Slab Unbracketed Surur 2 is a light, wide, monoline, italic, normal x-height font.
Keywords: headlines, posters, branding, packaging, signage, technical, retro, angular, assertive, mechanical, tech voice, geometric styling, display impact, constructed forms, retro futurism, slab-serif, unbracketed, square terminals, oblique, open counters.
A sharply oblique slab-serif design with unbracketed, square-cut serifs and a predominantly uniform stroke width. Letterforms lean consistently and are built from straight segments and crisp corners, producing angular bowls and squarish curves (notably in C, O, Q, and the numerals). The rhythm is wide and airy, with generous internal space and clearly separated strokes; joints are abrupt and geometric rather than calligraphic. Lowercase forms keep a simple, constructed look, with a single-storey a, a compact e, and a tall, straight f, while the numerals share the same slanted, squared-off geometry.

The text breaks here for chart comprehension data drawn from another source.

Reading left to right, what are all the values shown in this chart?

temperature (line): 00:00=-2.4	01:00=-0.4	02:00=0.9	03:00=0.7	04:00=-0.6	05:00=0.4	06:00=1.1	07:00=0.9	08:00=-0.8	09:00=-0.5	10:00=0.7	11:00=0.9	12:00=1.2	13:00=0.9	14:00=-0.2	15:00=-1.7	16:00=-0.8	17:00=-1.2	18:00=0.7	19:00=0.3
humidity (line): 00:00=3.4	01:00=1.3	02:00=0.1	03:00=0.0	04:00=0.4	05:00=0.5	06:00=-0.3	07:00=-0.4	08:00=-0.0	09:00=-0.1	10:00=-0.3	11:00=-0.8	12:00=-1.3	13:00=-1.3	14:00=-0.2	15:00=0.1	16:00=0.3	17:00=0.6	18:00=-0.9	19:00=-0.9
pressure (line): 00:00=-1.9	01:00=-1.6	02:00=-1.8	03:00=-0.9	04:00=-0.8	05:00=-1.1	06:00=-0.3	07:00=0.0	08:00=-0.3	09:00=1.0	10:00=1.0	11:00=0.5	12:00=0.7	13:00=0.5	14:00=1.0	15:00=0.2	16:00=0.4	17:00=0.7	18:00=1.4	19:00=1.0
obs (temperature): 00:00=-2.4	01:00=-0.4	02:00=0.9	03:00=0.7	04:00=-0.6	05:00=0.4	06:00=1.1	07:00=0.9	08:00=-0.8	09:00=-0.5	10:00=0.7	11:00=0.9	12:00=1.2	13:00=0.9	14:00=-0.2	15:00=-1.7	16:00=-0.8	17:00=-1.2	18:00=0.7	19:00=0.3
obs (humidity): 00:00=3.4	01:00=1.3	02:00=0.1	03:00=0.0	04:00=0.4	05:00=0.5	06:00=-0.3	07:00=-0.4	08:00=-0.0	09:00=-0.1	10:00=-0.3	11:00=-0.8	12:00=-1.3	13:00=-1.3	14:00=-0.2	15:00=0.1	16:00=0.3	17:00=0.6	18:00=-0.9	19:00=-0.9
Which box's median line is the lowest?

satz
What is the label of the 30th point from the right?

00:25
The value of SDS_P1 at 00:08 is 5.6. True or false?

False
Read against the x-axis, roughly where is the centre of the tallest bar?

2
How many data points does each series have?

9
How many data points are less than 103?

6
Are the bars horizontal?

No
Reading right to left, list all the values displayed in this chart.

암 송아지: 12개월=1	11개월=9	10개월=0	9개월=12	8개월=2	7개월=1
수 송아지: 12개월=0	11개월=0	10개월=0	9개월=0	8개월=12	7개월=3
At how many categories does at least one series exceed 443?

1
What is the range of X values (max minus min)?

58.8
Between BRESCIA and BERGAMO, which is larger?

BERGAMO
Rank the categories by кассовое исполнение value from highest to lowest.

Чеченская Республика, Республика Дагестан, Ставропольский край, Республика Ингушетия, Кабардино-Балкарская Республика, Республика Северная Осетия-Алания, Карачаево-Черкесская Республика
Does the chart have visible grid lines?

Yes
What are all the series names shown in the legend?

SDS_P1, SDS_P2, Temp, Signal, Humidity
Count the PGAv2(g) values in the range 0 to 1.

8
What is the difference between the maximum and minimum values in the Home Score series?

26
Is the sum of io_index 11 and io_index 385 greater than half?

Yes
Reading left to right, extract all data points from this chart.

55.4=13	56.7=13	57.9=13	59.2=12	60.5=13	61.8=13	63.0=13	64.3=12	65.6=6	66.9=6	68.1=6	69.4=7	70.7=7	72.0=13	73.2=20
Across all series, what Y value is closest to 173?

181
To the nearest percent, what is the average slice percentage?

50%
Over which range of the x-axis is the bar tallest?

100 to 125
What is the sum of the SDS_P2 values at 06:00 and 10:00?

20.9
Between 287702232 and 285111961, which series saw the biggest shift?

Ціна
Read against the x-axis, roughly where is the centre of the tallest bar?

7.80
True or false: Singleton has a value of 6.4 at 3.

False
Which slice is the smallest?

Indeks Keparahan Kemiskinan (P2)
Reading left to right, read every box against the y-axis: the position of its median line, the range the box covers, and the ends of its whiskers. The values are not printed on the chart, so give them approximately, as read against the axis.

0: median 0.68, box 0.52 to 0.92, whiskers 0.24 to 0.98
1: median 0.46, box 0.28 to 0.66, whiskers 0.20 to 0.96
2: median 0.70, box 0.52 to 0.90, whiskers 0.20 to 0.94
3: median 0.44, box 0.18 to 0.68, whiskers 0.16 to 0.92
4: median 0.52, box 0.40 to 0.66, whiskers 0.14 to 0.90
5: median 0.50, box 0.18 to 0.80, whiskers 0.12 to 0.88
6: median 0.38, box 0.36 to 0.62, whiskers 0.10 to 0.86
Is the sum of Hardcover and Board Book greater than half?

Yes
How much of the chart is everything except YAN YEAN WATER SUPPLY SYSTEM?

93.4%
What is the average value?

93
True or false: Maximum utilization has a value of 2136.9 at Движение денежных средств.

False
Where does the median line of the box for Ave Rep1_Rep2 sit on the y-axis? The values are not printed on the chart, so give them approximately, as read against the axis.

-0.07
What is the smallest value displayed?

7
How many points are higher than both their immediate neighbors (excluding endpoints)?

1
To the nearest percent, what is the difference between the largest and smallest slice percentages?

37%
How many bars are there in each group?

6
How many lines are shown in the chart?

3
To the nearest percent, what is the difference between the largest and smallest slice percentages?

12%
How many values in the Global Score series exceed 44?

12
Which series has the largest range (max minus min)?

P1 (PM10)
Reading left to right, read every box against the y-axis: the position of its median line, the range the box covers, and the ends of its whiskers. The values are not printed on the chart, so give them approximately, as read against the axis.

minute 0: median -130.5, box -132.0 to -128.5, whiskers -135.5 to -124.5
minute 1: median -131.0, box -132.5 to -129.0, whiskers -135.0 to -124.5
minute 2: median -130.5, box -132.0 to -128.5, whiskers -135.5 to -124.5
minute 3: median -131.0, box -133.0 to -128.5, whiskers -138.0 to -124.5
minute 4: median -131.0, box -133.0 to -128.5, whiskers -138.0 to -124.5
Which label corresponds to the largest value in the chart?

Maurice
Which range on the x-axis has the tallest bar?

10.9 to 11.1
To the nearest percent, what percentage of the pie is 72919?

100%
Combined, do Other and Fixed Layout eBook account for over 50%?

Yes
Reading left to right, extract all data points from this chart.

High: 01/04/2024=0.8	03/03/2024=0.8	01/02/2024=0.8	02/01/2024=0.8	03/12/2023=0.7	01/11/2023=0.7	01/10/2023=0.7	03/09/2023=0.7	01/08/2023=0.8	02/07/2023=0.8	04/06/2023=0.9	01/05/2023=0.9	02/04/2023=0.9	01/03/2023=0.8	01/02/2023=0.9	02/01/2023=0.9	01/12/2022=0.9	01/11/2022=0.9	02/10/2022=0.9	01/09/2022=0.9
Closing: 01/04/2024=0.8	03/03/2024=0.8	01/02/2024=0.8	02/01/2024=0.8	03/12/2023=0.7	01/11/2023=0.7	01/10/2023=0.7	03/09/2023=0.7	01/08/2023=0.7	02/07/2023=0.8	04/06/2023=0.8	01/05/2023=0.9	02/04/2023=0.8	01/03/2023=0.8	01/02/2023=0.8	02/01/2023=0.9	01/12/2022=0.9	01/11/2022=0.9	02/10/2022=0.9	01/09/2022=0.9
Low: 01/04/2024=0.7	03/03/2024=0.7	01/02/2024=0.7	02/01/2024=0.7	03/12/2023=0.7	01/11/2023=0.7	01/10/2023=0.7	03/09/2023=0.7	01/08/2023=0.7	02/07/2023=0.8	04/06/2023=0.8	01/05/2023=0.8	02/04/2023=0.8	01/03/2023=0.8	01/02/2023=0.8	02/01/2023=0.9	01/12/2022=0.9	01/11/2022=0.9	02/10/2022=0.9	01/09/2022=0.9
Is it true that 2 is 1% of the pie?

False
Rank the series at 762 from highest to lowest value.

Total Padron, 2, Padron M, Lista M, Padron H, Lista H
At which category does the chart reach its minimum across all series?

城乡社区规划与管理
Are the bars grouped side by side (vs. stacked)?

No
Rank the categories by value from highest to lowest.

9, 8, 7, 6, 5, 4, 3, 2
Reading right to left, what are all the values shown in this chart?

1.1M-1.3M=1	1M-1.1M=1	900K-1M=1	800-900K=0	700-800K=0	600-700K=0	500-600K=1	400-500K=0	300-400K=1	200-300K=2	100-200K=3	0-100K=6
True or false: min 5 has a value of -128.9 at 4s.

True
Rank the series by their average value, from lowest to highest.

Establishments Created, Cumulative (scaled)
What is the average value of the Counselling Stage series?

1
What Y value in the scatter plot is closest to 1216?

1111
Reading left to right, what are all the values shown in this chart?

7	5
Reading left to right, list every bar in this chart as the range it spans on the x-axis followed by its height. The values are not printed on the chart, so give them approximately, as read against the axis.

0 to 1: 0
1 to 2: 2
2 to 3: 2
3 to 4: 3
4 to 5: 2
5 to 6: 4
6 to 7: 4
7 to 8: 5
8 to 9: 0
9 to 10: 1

Best suited to short to medium-length display settings where the angular slab details can be appreciated—headlines, titles, poster typography, packaging, and bold brand marks. It can also work for signage or UI labels when a technical, engineered voice is desired, especially at sizes large enough to preserve the crisp corners and slab terminals.
The overall tone is engineered and slightly futuristic, with a retro-tech flavor reminiscent of drafting, arcade, or sci‑fi display lettering. Its hard corners and forward slant feel energetic and decisive, while the even stroke weight keeps it clean and controlled.
The font appears designed to combine the solidity of slab serifs with a distinctly geometric, forward-leaning construction, prioritizing a technical, modernist character over classical warmth. Its consistent stroke weight and squared curves suggest an intention to feel drawn with tools—precise, modular, and visually emphatic.
The design relies on repeated motifs—square serifs, angled cross-strokes, and clipped corners—creating strong stylistic cohesion across caps, lowercase, and figures. The oblique construction is prominent enough to read as a core identity rather than a minor slant, and the squared bowls can make round letters appear more industrial than traditional.